Monitoring feed in the silo with Load Cells: Load cells installed under the silos measure the weight of the remaining feed, providing accurate data for replenishment planning. The most modern cells connect to the internet and send data to an app available on a cell phone or computer.
Silo feed monitoring with tension sensor: This sensor measures the tension in the silo’s suspension cable, indirectly indicating the feed level. Based on the tension, it is possible to determine how much feed has been consumed.
These additional examples highlight how Poultry Farming 4.0 incorporates a wide range of monitoring technologies to ensure adequate feed supply, optimizing bird feeding and improving production efficiency.
It’s also important to keep the following question in mind: are we training employees in these technologies?
HEALTH
Preventive flock health monitoring: Digital pathogen monitoring of poultry flocks through the collection of excreta and the use of qPCR, which allows poultry producers to continuously monitor and quantify gastrointestinal (GI) pathogens quickly, accurately and reliably, with early warning of pathogen levels – allowing them to take effective preventive action, fast, accurate and reliable, in a non-invasive way.
MANAGEMENT
Decision Support System (DSS) – The data collected generates reports and insights that help with management and decision-making. The data is unified on a single platform, allowing an overview of the entire chain, with traceability and transparency of the
business enabling the company to work with Blockchain.
Blockchain (a distributed ledger technology that allows you to track and manage information securely and efficiently):
Improves supply chain transparency: the Blockchain can be used to improve the transparency of the poultry supply chain. This can help ensure that consumers have access to information about how poultry food has been produced.
Dynamic planning: The data makes it possible to plan for the short and long term dynamically, optimizing processes and maximizing production.

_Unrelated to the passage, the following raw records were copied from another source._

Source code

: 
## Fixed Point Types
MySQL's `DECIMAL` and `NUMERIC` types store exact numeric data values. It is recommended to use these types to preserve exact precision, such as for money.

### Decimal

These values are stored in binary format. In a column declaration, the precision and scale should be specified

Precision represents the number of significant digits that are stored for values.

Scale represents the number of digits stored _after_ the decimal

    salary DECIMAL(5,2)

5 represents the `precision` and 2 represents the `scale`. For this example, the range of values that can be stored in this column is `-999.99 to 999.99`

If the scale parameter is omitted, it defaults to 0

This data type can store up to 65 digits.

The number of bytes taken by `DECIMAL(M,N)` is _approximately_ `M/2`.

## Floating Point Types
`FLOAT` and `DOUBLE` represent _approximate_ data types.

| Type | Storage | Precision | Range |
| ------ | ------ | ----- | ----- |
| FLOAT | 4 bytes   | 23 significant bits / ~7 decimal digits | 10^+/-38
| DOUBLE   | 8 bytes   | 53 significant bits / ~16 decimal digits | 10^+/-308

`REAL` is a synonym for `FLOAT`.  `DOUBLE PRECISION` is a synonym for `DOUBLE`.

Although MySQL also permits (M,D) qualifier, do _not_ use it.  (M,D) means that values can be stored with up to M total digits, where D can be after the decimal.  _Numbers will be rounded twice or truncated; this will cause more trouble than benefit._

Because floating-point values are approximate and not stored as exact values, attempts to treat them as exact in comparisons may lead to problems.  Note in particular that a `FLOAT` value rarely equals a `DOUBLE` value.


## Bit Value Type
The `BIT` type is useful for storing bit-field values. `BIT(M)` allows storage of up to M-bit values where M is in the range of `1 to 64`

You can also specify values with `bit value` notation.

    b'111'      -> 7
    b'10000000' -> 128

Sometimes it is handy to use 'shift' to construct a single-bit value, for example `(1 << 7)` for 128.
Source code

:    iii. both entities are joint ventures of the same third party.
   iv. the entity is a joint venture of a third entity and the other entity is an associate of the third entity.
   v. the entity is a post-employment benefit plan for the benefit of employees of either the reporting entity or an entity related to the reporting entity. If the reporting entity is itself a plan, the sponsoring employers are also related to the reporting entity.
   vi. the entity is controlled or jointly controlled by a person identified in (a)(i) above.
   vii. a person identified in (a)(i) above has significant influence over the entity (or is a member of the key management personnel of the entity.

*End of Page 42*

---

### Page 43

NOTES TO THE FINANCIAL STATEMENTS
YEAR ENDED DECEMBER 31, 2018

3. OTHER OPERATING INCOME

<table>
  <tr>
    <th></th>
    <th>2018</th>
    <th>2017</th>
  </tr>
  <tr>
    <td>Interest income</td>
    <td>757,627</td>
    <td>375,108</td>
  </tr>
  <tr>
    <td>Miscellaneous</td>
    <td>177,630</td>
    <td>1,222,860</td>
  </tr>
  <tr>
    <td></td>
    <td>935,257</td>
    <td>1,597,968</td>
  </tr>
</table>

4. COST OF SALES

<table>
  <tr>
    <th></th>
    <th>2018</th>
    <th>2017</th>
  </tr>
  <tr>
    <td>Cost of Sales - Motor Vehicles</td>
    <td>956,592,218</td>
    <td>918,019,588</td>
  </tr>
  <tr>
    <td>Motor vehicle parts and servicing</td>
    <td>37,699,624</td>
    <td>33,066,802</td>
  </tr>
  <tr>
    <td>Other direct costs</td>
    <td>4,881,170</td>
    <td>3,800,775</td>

Through the alarms, technicians can see where there are problems and optimize their visits to the poultry houses that need support, searching for all the data stored on that batch to get to the root of the problem. This optimizes their time and the company’s resources, as well as making their work more efficient.
From these technologies Rodrigo also highlights the ability to control the farm environment intelligently. AI can regulate temperature, humidity and air quality, providing a more comfortable and productive environment for the birds.

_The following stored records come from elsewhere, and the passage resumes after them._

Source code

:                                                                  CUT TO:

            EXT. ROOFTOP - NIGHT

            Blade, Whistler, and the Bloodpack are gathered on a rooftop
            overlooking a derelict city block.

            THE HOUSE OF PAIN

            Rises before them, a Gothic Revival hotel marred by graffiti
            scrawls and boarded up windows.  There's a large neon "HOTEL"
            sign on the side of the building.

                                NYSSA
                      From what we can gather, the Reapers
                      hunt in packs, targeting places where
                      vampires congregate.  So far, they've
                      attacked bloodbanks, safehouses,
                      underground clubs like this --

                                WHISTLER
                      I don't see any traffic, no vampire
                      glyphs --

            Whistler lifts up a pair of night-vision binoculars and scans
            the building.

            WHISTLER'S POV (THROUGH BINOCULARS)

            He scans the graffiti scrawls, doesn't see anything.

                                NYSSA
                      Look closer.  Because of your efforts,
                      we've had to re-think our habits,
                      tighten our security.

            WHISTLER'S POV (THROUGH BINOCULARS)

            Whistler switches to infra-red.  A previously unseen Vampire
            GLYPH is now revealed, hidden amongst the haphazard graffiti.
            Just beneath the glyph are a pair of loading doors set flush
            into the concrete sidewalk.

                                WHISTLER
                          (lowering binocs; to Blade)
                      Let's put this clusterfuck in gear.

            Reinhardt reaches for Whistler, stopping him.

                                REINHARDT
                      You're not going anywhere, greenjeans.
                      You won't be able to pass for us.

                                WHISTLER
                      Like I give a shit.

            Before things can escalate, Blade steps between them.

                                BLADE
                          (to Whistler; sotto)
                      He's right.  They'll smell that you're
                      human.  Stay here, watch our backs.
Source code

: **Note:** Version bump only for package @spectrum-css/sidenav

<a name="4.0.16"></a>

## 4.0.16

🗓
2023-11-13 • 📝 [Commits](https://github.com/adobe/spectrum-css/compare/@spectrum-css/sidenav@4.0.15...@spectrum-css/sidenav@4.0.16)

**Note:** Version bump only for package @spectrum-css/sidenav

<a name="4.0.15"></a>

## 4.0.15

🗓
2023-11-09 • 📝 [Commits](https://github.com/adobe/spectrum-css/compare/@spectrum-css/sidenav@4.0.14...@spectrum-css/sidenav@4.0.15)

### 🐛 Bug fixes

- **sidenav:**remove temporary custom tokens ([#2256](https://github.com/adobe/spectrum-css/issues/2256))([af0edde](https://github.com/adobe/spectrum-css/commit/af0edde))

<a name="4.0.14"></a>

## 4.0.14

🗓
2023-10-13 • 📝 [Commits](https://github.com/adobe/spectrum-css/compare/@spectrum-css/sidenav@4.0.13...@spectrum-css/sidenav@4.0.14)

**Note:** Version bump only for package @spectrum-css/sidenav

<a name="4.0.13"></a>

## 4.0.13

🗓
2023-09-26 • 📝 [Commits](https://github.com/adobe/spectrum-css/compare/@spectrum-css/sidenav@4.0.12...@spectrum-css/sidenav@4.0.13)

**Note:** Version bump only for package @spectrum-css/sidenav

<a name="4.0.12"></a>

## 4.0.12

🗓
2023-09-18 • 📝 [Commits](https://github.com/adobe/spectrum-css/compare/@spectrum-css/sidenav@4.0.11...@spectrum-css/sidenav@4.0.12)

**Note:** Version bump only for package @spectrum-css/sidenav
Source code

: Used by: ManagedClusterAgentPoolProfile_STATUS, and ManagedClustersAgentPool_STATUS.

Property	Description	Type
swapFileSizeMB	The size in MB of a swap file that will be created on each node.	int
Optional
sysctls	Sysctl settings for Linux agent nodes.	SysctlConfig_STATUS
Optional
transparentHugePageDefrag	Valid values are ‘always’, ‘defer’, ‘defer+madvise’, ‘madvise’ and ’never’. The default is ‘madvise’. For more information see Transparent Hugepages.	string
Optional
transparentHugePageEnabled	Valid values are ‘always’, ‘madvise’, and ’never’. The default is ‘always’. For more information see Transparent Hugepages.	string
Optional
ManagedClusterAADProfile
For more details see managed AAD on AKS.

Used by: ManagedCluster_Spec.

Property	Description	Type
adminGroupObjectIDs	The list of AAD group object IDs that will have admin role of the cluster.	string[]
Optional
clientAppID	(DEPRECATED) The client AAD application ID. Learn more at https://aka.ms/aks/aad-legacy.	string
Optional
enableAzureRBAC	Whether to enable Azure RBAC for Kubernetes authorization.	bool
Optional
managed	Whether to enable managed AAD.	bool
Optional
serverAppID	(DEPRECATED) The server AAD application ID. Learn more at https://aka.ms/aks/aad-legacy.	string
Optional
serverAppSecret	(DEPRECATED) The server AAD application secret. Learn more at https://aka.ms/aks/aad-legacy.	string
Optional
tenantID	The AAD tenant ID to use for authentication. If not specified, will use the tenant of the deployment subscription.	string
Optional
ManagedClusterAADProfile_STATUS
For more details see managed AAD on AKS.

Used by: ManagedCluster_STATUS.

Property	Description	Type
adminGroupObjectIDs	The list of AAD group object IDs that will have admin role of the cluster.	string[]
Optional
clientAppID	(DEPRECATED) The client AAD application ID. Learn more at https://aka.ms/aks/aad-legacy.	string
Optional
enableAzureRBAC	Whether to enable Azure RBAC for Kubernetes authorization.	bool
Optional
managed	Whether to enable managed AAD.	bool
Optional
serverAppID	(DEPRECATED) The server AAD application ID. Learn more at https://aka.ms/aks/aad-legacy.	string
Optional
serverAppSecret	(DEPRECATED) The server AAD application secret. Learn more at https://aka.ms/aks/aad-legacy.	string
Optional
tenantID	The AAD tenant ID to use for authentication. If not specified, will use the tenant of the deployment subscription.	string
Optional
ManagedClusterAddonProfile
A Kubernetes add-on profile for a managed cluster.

These technologies, combined, enable more effective planning of production, optimizing processes, improving welfare and increasing overall productivity.

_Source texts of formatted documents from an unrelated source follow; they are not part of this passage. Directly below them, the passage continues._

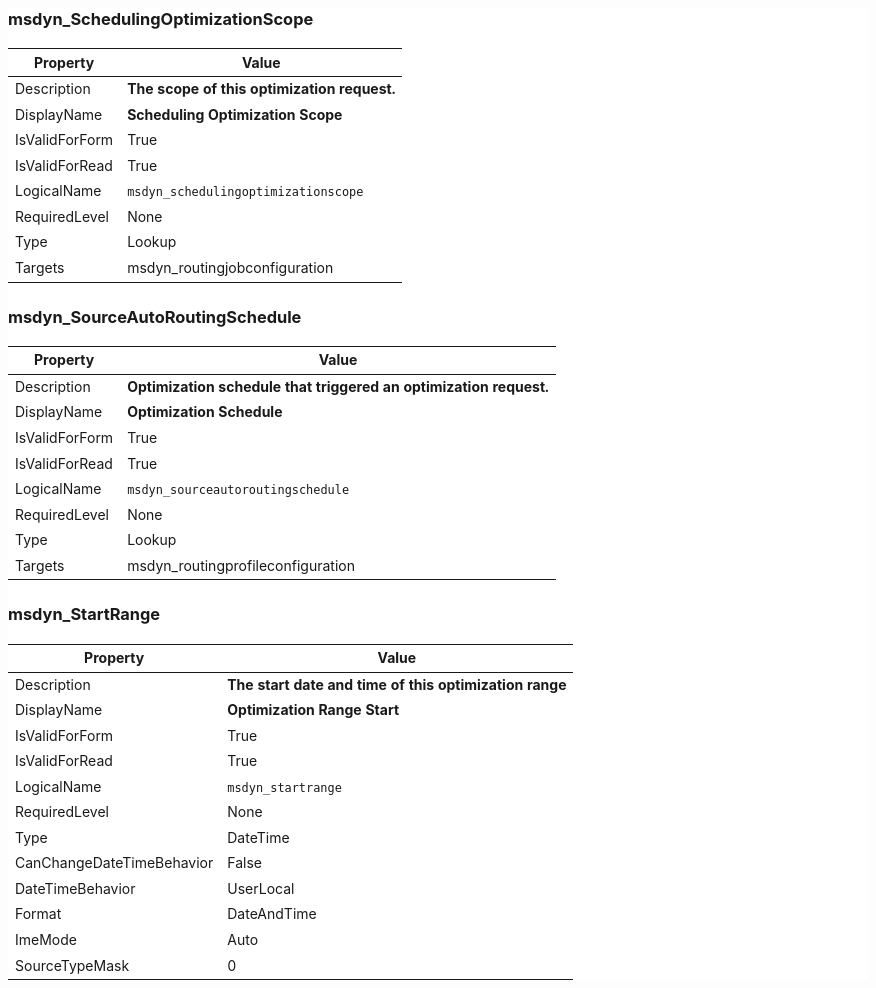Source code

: ### <a name="BKMK_msdyn_SchedulingOptimizationScope"></a> msdyn_SchedulingOptimizationScope

|Property|Value|
|---|---|
|Description|**The scope of this optimization request.**|
|DisplayName|**Scheduling Optimization Scope**|
|IsValidForForm|True|
|IsValidForRead|True|
|LogicalName|`msdyn_schedulingoptimizationscope`|
|RequiredLevel|None|
|Type|Lookup|
|Targets|msdyn_routingjobconfiguration|

### <a name="BKMK_msdyn_SourceAutoRoutingSchedule"></a> msdyn_SourceAutoRoutingSchedule

|Property|Value|
|---|---|
|Description|**Optimization schedule that triggered an optimization request.**|
|DisplayName|**Optimization Schedule**|
|IsValidForForm|True|
|IsValidForRead|True|
|LogicalName|`msdyn_sourceautoroutingschedule`|
|RequiredLevel|None|
|Type|Lookup|
|Targets|msdyn_routingprofileconfiguration|

### <a name="BKMK_msdyn_StartRange"></a> msdyn_StartRange

|Property|Value|
|---|---|
|Description|**The start date and time of this optimization range**|
|DisplayName|**Optimization Range Start**|
|IsValidForForm|True|
|IsValidForRead|True|
|LogicalName|`msdyn_startrange`|
|RequiredLevel|None|
|Type|DateTime|
|CanChangeDateTimeBehavior|False|
|DateTimeBehavior|UserLocal|
|Format|DateAndTime|
|ImeMode|Auto|
|SourceTypeMask|0|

Poultry 4.0 tools go beyond monitoring and prediction. Variations in parameters outside acceptable limits, detected by sensors or data entered into cell phones, are quickly identified and generate alarms. These alarms notify the actuators, which can be automated systems, of the problem, allowing corrective action to be taken immediately.
In addition, AI plays a central role in generating performance predictions for each flock of birds.
These models can be adjusted according to new data, creating data, creating scenarios that guide the achievement of slaughter or egg production targets.
This continuous cycle of analysis, adjustment and action not only increases the production efficiency, but also improves the ability to anticipate and solve problems, resulting in more effective and successful operations.